Having returned from the Easter break, the Visual Arts department was pleased to welcome Carole Waller as Visiting Artist shortly she had taught a Short Course in the Main House. During a presentation in the Old Library, Carole gave an overview of her practice, detailing its development and her commitment to producing diverse strands of work across different contexts - touching on the worlds of painting, fashion, sculptural installation and performance. There was also a lot of practical information and advice for the students about making a living as an artist in the context of a rapidly changing economic climate, and the difficulties involved in finding consistency when support for the arts continually fluctuates over time. From early on in her education in Canterbury during the 1970s, Carole pointed out that she questioned the convention of exhibiting in galleries - not simply being suspicious of 'white cube' spaces but the more general ubiquity of gallery institutions - which led her to exploring alternatives modes of display as well as different sites, events and contexts through which her work might be presented to the public. Over the years this has inevitably involved working to commission, making proposals for site-specific installations and getting involved in making public art in various types of location: churches, schools, disused hotels, hospital MRI units, National Forests and so on.
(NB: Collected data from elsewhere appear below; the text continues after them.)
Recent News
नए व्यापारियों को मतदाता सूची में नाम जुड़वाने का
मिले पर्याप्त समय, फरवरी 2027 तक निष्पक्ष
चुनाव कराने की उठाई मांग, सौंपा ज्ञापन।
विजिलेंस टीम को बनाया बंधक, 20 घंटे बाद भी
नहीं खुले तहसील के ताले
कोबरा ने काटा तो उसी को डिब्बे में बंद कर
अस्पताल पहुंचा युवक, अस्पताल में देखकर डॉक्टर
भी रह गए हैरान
By asking the question as to where, for her, the artistic gesture started and stopped, and indeed in what areas of public life her work might operate in, Carole has always sought to open up new audiences for herself, pushing for her work to function in unexpected places.
Having started out as a painter with an interest in filmmaking - an influence on her interest in what she described as "projecting ideas into spaces" - Carole soon began to use fine cloth to create installations of multilayered surfaces. Often this would involve sheer fabrics like organza, as well as gauzes and silks (materials quite apart from the thick canvas of painting), all suggestive of skin-like membranes, both strong and delicate, porous and reflective. These hangings would soon take on structure as Carole sought out some kind of "device" to hold images or on which to project colour. This would evolve into her making a series of painted clothing, suggestive of theatrical costume, whereby stained and dyed fabrics became part of a wearable garment. This built upon the interest in placing unexpected images onto the body, combining it with a handmade aesthetic, a nod to the unique alterations and non-reproducibility of Punk, as well as links to the more conventional fashion industry. It was more toward the latter that the work began to develop, with Carole going on to make pieces specifically to sell in the retail market, working to commission and becoming involved with major events like Paris Fashion Week.
Putting her work in another context, Carole showed an image of a fourteenth century allegorical fresco by Ambrogio Lorenzetti located in the Palazzo Pubblico in Sien, specifically a scene entitled Effects of Good Government on the City Life, where a series of female figures are seen dancing, their flowing garments patterned with repeated colours and geometric motifs. The image led onto a discussion of her interest in theatre, dance and performance, suggesting how the clothed body would become a "carrier for colour", relating form and movement to colour's emotional resonances. Many of the examples in the painted clothing series suggested the work of Merce Cunningham, both in terms of costumes, stage sets and backdrops (such as those designed in collaboration with Robert Rauschenberg) and other examples formed part of performance installations in church spaces or concert halls.
The notion of floating or being in limbo was also a consistent theme, evident in the interest in moving figures, masses in transit, forms falling through space or indeed slaves being stowed and shipped like manufactured goods. Carole's work was often an attempt to "trap a floating world", as she put it, even to the extent (in later works) of putting it under glass. An extension of the fabric-based pieces' combination of different levels of opacity and transparency, as well as with the example of frescoes being embedded into an existing surface, Carole began to develop installations that made use of industrial materials and processes to emphasise the kinds of polarities inherent in her work. By laminating designs between sheets of toughened glass, perspex or resin, she was soon able to explore the potential in trapping intuitive, transient marks in a transparent form that gave them architectural stability.